No Livro X reencontramos a questão da expulsão dos poetas da cidade perfeita. Por mais que se tenha um grande respeito por Homero e os poetas trágicos, Sócrates menciona novamente a questão da imitação e faz um novo exame. Vale lembrar que no início do Livro II, Sócrates expulsa dela a figura do poeta trágico devido à propagação de mitos que não estariam de acordo com a constituição da cidade. Agora ele retoma essa ideia utilizando as conclusões das discussões acerca da justiça. Para Sócrates, o poeta imita não aquilo que é verdadeiro, mas o que aparenta ser. O poeta conta o mito, trazendo a mentira e os filósofos buscam sempre a verdade. A imitação não caminha com a sabedoria nem cultiva a razão. Assim, não pode ser útil à constituição da cidade perfeita. O fechamento da obra contém um teor poético. 

Platão não recusou todas as poesias. Ele recusou a poesia de Homero, por conter elementos que influenciavam no crescimento filosófico da cidade perfeita. Para ele a poesia homérica só atrasaria e prejudicaria o homem grego. Platão acreditava que a poesia era muito importante no processo pedagógico. Mas, não podia ser qualquer poesia. Era necessário que ela criasse o homem do bem, justo, moderado. Para isso, essa poesia, deveria ser voltada para realidade, moderada e não cheia de ilusões com desigualdade de valores. Como Platão teve grande talento na escrita e inclinação poética, podemos concluir que, talvez, ele quisesse ser o autor que formaria os homens de sua época. Portanto, a poesia deveria ser muito mais valorizada, já que naquela época, Platão, tinha previsto a necessidade dela na sociedade, o grande benefício que ela traria para a construção do homem perfeito.

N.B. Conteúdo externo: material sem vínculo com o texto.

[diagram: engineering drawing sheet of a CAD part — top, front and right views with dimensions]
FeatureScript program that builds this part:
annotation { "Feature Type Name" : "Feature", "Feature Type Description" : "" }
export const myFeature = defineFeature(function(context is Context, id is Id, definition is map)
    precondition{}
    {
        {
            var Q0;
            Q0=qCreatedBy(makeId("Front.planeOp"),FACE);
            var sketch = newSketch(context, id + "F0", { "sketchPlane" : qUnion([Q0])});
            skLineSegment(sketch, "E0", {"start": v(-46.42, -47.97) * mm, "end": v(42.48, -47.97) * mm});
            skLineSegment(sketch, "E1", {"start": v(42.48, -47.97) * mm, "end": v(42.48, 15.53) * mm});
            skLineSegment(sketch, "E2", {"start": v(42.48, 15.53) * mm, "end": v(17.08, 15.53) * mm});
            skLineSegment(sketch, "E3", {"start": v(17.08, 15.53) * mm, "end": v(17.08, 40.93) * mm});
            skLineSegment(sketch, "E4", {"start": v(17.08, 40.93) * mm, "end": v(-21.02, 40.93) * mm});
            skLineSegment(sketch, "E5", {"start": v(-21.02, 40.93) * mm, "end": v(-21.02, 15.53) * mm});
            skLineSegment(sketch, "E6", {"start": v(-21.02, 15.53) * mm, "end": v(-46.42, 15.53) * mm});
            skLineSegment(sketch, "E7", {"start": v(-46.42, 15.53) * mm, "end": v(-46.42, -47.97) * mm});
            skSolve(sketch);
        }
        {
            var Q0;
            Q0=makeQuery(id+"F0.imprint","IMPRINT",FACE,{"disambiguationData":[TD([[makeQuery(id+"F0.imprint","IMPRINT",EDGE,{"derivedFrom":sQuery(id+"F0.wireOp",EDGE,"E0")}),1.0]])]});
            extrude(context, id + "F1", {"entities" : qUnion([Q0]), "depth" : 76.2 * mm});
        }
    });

É perceptível como a nossa sociedade grita por uma República, de Platão, por guardiões evoluídos filosoficamente para trazerem benefício para sua comunidade. 








Paula R. M. Ungarelli

Um comentário:

  1. A Literatura é vista de várias maneiras. Literatura é mais que escrita, é muito mais ousada e diversificada que isso. Alguns neurolinguistas afirmam que a literatura mexe muito mais com o nosso cérebro do que jogos de xadrez ou equações matemáticas. Como dito no texto, a Literatura para Platão era a realização do ser humano. É claro que Platão queria substituir a poesia pela filosofia, mas devemos tratar a poesia nos dias atuais como uns dos meio de educação, de aprendizado para todos. Poesia, assim como a literatura, é algo muito além da escrita. Ultrapassando os conceitos do mundo das ideias e do real.